Странное. Нервное. Рваное

Граф Цеппелин
 Одиноко-белесый лайнер маячил на горизонте. Впрочем, линии этого самого горизонта было почти не видно – море незаметно сливалось с небом. Потный, но красивый мужчина покоился на не менее красивой женщине. Почему-то вспомнилась фраза «Рок-н-ролл – это не работа». Как бы то ни было, не обращая на мои мысли ровно никакого внимания, камера вцепилась в тела этих двух людей, а потом поползла вбок, к уже осточертевшему лайнеру.
 «Живут же люди», - вздохнула женщина лет сорока, разведённая и в бигудях, слизывая остатки приторного оптимизма с надписи “The End”. Замелькал её полысевший местами халат. А какой-то бдительный гражданин окликнул меня: «Молодой человек, что вы здесь делаете? И почему вы заглядываете в окна к Ирине Васильевне?»  – «Пытаюсь постичь основы мироздания», - неуклюже отшутился я. В ответ донеслось глубокомысленное «Пшёл отсюда, а то милицию вызову». Бдительный гражданин рвал и метал в приступе обострившегося сознания своей правоты. Ладно, пусть наслаждается – я ушёл. Но в голове всё равно вертелось то, сорокалетнее – «Живут же люди». И ведь она по-своему права. Да, ты вывернешься наизнанку в монологах о «примитивизме и зашоренности». Но это не выход. Вариант – может быть. Но не выход. Что толку в том, что ты умнее, лучше, тоньше, добрее (иногда), когда этому нет применения. Вернее, выхода. Я уже повторяю слова. Допускаю погрешности стиля. Забываю структурировать реальность. И всё из-за такой мелочи, как глупая фраза глупой женщины. Мрак. Закрываю глаза. Обрывки мыслей, образов. Сердце начинает биться чаще. Пролетают совершенно странные картины пульс учащается не могу тяжело в детстве мама учила никогда не смотреть на солнце но в шесть лет я это сделал amoresperros не следовало этого делать поезд вылетел из туннеля школы для дураков странная электронная музыка которую я терпеть не могу кровоточащий мозг на ступенях метро не стоило ставить двадцать тысяч песо на эту собаку чёрт где же дрель двадцать миллиграмм адреналина внутривенно это безумие или гениальность спираль табачного дыма облако небо берлин крылья желания ангел стоит и пьёт растворимый кофе. Короткие гудки.

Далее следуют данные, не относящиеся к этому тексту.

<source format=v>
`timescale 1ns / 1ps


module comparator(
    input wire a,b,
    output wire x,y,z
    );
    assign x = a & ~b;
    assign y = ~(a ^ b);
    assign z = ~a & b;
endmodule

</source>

 Я опять говорю много слов, а пресловутого выхода всё нет. Да и что у нас с тобой есть? Замызганное окно, умерший бог и лохмотья надежды
- Надежды? На что?
- Ну, помнишь, ты любил (любишь?)…
- Да. А как это всё закончилось?
- Ну и что?
- …
- А как иначе? Жить-то надо.
- Надо жить. Знаешь, Андреевым попахивает. Как бишь тот рассказ назывался?
- «В подвале». Кстати, там есть выход.
- Да нет там ни хрена. Есть мгновение, миг вклинившегося в грязь света, а потом опять – каморка, топчан и темнота у изголовья.

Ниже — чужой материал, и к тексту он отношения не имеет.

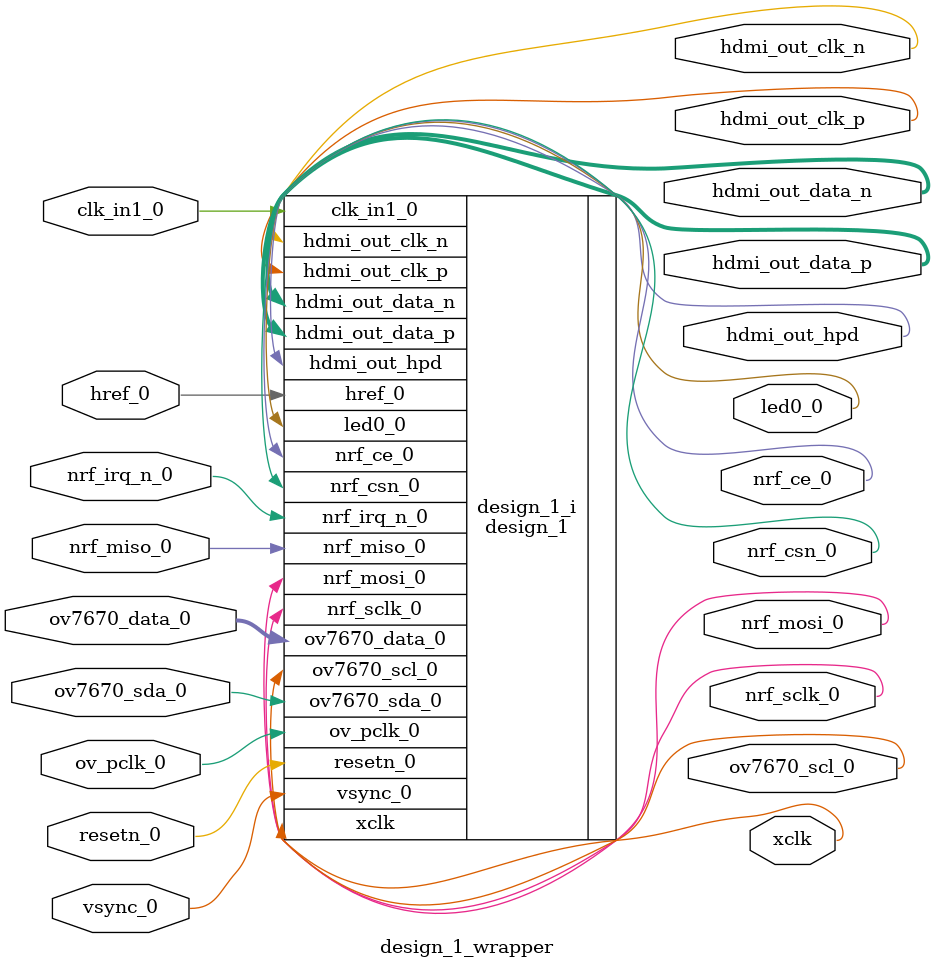
<source format=v>
`timescale 1 ps / 1 ps

module design_1_wrapper
   (clk_in1_0,
    hdmi_out_clk_n,
    hdmi_out_clk_p,
    hdmi_out_data_n,
    hdmi_out_data_p,
    hdmi_out_hpd,
    href_0,
    led0_0,  
    nrf_ce_0,
    nrf_csn_0,
    nrf_irq_n_0,
    nrf_miso_0,
    nrf_mosi_0,
    nrf_sclk_0,
    ov7670_data_0,
    ov7670_scl_0,
    ov7670_sda_0,
    ov_pclk_0,
    resetn_0,
    vsync_0,
    xclk);
  input clk_in1_0;
  output hdmi_out_clk_n;
  output hdmi_out_clk_p;
  output [2:0]hdmi_out_data_n;
  output [2:0]hdmi_out_data_p;
  output [0:0]hdmi_out_hpd;
  input href_0;
  output led0_0;
  output nrf_ce_0;
  output nrf_csn_0;
  input nrf_irq_n_0;
  input nrf_miso_0;
  output nrf_mosi_0;
  output nrf_sclk_0;
  input [7:0]ov7670_data_0;
  output ov7670_scl_0;
  inout ov7670_sda_0;
  input ov_pclk_0;
  input resetn_0;
  input vsync_0;
  output [0:0]xclk;

  wire clk_in1_0;
  wire hdmi_out_clk_n;
  wire hdmi_out_clk_p;
  wire [2:0]hdmi_out_data_n;
  wire [2:0]hdmi_out_data_p;
  wire [0:0]hdmi_out_hpd;
  wire href_0;
  wire led0_0;
  wire nrf_ce_0;
  wire nrf_csn_0;
  wire nrf_irq_n_0;
  wire nrf_miso_0;
  wire nrf_mosi_0;
  wire nrf_sclk_0;
  wire [7:0]ov7670_data_0;
  wire ov7670_scl_0;
  wire ov7670_sda_0;
  wire ov_pclk_0;
  wire resetn_0;
  wire vsync_0;
  wire [0:0]xclk;

  design_1 design_1_i
       (.clk_in1_0(clk_in1_0),
        .hdmi_out_clk_n(hdmi_out_clk_n),
        .hdmi_out_clk_p(hdmi_out_clk_p),
        .hdmi_out_data_n(hdmi_out_data_n),
        .hdmi_out_data_p(hdmi_out_data_p),
        .hdmi_out_hpd(hdmi_out_hpd),
        .href_0(href_0),
        .led0_0(led0_0),
        .nrf_ce_0(nrf_ce_0),
        .nrf_csn_0(nrf_csn_0),
        .nrf_irq_n_0(nrf_irq_n_0),
        .nrf_miso_0(nrf_miso_0),
        .nrf_mosi_0(nrf_mosi_0),
        .nrf_sclk_0(nrf_sclk_0),
        .ov7670_data_0(ov7670_data_0),
        .ov7670_scl_0(ov7670_scl_0),
        .ov7670_sda_0(ov7670_sda_0),
        .ov_pclk_0(ov_pclk_0),
        .resetn_0(resetn_0),
        .vsync_0(vsync_0),
        .xclk(xclk));
endmodule

</source>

- Он просто не смог, растянув это мгновение, протиснуться в него. А ты сможешь.
- С чего ты взял?
- Ты её любишь?
- Да.
- Жизнь без неё потеряла смысл?
- Нет.
- Маму жалко?
- Да.
- А может хватит Жванецкого? Ты и сам не заметил, как вжился в образ, выписанный автором.
- Я просто подыграл тебе. Сходи на курсы повышения догадливости.
- И это говоришь ты? Ты, для которого форма – всё.
- Извини, но кроме тебя здесь некому оценить мою остроту.
- Остроту?..
- Ладно. Извини. Я не в кондиции.
- Ты просто не в форме. Не стоит заменять слово, опасаясь повтора. Уж я-то знаю, что при дефиците оригинальных идей языком ты владеешь неплохо.
- И на том спасибо.
- Разве за такое благодарят?
- Знаю, что нет, просто хочется сохранить лицо. My make-up may be flaking, but my smile still stays on.
- Это правильно. Но занавес уже опускается. Прощай.